__YOUR INSTRUCTIONS__: Each line of the listing where the string "round" appears is to be identified and copied.

■ ■ ■

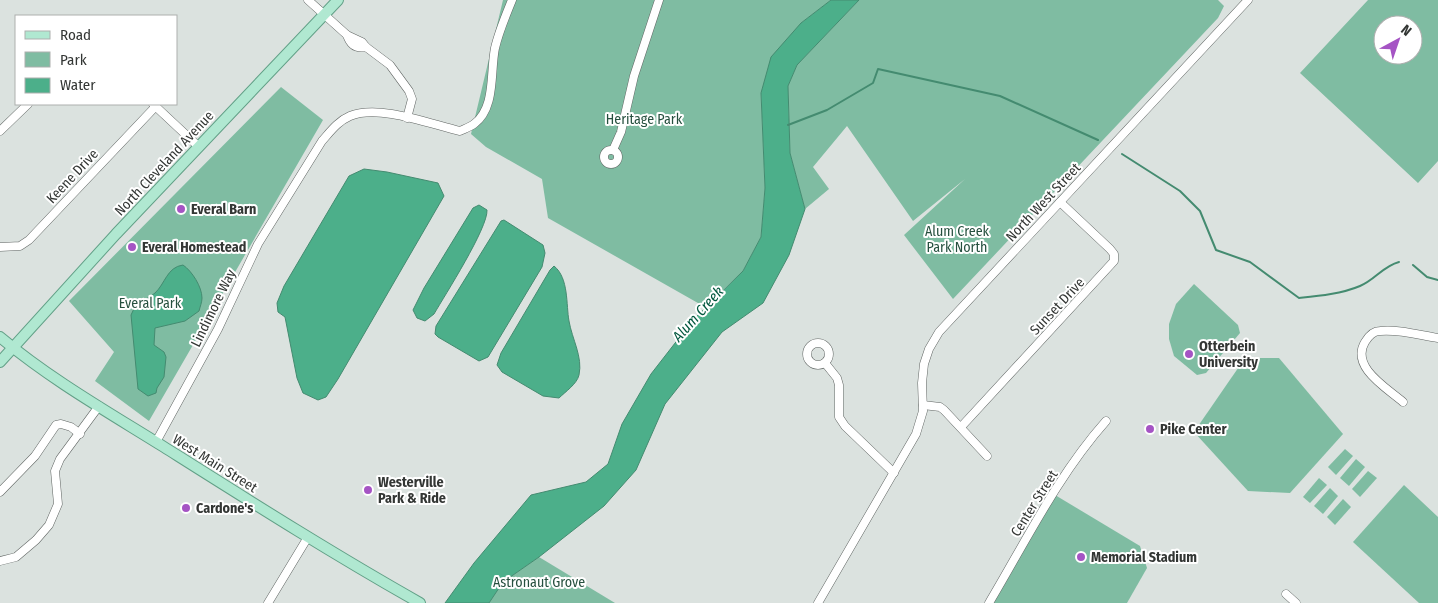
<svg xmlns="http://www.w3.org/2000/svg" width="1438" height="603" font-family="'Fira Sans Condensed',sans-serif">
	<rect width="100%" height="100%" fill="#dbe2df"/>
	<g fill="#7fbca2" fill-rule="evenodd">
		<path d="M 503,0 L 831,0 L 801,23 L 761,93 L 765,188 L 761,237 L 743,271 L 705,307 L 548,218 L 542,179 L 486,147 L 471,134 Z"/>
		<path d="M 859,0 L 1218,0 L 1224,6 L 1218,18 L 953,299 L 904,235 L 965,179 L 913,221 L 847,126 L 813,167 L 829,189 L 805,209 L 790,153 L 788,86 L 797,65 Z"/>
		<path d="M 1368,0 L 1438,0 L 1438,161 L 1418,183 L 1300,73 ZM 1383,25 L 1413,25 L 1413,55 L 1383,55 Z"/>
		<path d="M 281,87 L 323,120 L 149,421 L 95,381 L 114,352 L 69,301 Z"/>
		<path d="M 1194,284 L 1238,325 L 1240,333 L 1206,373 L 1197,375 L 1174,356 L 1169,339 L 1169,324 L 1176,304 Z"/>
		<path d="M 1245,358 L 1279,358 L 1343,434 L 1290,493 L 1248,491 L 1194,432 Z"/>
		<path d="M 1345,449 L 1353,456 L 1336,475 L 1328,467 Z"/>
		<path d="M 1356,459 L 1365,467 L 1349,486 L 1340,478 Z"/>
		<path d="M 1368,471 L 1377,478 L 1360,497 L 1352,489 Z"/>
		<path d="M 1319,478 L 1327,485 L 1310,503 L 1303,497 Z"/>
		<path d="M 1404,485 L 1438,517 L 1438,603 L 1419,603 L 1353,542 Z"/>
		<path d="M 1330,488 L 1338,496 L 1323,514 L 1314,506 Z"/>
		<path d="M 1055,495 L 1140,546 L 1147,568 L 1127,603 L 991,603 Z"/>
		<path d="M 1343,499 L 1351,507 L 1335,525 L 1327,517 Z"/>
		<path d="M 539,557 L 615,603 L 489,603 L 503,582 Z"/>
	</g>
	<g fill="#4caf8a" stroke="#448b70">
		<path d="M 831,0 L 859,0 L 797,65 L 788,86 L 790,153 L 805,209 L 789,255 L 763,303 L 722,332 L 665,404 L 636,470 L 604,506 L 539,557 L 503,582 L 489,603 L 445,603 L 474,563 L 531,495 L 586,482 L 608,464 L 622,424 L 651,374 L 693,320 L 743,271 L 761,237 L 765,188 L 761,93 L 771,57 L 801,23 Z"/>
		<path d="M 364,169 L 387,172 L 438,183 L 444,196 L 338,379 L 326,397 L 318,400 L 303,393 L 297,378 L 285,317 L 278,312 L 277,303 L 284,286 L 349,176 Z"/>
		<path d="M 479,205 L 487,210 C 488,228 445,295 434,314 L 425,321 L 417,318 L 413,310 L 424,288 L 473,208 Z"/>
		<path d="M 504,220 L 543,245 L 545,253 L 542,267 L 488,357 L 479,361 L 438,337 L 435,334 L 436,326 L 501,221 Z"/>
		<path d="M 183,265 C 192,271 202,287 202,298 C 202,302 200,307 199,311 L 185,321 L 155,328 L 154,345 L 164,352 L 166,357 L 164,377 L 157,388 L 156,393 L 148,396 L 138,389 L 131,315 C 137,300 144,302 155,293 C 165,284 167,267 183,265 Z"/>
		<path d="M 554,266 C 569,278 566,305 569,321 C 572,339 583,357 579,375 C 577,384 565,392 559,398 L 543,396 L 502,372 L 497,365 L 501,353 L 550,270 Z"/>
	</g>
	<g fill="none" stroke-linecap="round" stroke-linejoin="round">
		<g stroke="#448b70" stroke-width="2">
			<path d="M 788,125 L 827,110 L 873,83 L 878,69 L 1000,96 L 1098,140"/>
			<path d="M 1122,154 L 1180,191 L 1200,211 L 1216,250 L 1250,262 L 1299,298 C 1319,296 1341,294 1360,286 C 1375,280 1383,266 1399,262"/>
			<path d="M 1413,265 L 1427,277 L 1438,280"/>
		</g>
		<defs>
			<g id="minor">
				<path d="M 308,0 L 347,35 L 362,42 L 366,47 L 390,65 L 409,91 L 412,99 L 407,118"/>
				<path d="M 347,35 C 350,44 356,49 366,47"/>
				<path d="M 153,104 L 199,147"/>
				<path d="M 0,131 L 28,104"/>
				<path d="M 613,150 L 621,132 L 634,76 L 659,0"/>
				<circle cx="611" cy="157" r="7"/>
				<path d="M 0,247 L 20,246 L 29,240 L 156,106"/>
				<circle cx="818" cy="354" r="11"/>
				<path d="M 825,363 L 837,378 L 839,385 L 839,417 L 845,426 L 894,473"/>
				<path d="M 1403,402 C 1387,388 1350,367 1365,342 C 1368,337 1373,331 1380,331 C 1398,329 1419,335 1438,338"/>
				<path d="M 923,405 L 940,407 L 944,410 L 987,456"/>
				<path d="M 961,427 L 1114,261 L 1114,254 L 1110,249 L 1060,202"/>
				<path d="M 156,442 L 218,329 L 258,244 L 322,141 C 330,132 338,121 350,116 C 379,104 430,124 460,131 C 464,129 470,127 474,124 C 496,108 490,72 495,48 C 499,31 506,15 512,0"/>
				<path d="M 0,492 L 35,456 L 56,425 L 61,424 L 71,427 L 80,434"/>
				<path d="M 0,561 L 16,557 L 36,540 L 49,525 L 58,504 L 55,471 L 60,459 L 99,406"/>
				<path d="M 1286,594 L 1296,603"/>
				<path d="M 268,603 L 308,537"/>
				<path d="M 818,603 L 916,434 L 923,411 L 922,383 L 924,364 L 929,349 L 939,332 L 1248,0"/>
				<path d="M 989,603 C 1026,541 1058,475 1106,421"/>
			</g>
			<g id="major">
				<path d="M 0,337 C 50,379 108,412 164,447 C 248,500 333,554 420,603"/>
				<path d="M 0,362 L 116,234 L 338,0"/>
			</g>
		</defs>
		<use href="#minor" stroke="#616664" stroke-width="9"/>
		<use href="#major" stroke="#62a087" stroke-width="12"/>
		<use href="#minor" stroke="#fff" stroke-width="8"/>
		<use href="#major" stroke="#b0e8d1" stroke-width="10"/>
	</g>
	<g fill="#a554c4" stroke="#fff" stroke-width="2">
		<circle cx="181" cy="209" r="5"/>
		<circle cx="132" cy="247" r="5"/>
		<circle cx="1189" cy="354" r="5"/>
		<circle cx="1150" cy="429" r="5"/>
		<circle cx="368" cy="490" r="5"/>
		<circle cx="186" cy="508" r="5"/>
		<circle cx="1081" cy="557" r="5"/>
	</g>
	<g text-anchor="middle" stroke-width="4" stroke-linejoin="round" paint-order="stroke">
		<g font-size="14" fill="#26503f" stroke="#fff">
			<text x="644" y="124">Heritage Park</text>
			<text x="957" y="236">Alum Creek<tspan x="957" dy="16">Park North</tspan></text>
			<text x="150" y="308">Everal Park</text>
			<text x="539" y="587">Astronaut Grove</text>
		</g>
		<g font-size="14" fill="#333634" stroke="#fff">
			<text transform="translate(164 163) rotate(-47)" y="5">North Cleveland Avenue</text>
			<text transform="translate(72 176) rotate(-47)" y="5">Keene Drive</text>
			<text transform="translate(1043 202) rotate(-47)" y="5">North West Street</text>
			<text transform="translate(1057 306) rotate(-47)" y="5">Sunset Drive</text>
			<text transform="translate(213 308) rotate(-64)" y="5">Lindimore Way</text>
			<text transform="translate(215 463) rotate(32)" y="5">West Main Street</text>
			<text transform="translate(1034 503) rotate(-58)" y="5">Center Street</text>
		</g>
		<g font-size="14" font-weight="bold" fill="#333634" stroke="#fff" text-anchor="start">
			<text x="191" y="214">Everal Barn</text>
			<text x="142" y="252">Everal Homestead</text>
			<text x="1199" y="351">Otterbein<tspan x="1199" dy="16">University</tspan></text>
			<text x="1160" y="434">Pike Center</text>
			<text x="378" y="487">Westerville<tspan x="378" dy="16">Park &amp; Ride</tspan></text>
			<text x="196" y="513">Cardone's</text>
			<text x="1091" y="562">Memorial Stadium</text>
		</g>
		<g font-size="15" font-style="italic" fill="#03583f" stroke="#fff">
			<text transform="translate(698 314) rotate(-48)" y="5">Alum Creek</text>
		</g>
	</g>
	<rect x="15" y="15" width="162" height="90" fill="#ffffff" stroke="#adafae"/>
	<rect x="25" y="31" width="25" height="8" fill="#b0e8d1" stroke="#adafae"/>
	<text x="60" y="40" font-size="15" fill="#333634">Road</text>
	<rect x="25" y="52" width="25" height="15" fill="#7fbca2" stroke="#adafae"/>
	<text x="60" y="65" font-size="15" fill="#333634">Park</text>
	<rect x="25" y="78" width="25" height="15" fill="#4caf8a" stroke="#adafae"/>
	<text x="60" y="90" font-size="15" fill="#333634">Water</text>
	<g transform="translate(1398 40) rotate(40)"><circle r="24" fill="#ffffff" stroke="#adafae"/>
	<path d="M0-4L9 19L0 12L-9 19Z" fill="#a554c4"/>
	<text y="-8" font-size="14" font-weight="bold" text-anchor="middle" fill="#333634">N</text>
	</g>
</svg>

■ ■ ■

__RESULT OF THE TASK__:
	<g fill="none" stroke-linecap="round" stroke-linejoin="round">
	<g text-anchor="middle" stroke-width="4" stroke-linejoin="round" paint-order="stroke">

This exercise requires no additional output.